I really need to share this with all of you.  Last night, I was in the grocery store, and I was NOT happy about it.  It was late, and I had been ready for bed when I realized that there was not enough milk for morning.  Plus, I wanted nothing more than to go upstairs and watch Game 7 of the Stanley Cup Finals.  But I’m a mum, and so I did what I had to do, which was getting dressed and driving to the store.

The Bruins scored a goal on my way to the store, so my mood had improved somewhat, but yeah, i was still quite cranky.  I was going through the self scan checkout when a gentleman went into the next checkout and I heard the cashier ask “How are you tonight?”  Her question was typical, his response,  was not only untypical, it rocked me to my very core.  “I’m excellent!” he replied.  “And why not, because the alternative isn’t worth it!”

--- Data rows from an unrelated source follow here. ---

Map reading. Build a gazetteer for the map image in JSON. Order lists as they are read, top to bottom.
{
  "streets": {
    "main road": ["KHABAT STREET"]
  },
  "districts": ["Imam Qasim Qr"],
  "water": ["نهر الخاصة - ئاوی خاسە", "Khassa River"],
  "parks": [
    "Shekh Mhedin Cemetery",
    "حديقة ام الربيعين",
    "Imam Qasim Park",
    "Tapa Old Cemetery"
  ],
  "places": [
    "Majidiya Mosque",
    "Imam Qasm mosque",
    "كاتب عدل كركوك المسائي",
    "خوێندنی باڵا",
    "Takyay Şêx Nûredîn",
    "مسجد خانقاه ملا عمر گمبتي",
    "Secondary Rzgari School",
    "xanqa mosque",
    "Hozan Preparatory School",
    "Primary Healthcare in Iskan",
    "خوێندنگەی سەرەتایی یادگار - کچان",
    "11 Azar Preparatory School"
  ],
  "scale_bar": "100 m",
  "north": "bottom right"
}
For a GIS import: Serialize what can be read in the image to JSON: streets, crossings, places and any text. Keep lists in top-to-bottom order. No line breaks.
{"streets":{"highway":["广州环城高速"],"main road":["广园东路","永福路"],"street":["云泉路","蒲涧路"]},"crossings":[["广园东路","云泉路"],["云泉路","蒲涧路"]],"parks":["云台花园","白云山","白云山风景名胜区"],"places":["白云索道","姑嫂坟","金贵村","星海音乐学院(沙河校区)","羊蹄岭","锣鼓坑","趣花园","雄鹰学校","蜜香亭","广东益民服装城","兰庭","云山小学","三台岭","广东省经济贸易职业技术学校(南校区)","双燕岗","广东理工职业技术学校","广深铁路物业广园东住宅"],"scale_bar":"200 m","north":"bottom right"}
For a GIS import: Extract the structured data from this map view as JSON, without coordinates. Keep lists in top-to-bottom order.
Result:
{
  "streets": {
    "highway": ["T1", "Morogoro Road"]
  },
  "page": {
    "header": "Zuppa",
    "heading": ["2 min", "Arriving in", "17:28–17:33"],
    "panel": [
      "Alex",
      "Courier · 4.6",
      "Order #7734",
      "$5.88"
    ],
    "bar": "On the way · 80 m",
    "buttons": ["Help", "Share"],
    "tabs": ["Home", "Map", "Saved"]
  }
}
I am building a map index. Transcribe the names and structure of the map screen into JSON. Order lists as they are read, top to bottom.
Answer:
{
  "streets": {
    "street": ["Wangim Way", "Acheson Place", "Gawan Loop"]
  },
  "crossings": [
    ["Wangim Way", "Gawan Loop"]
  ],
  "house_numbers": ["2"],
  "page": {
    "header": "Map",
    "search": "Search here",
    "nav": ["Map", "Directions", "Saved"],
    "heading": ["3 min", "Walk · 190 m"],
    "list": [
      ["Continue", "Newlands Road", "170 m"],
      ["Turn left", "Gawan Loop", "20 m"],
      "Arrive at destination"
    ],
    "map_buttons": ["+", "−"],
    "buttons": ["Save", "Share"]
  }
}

The alternative isn’t worth it…..being unexcellent, being in a bad mood, being miserable and unhappy.  It…just…isn’t….worth….it.  Talk about a wake up call, and a swift boot in the pants all at once.  Why was I wasting my time being cranky and miserable because I had to get milk.  There was no point.  I had the money to buy the milk, I had a car to go GET the milk, there was a place to go get the milk, and it was opened.  Why be cranky about it?

So thank you to the super nice man who gave me the epiphany in the grocery store and reminding me that even if I do talk the talk, I have to walk the walk, too.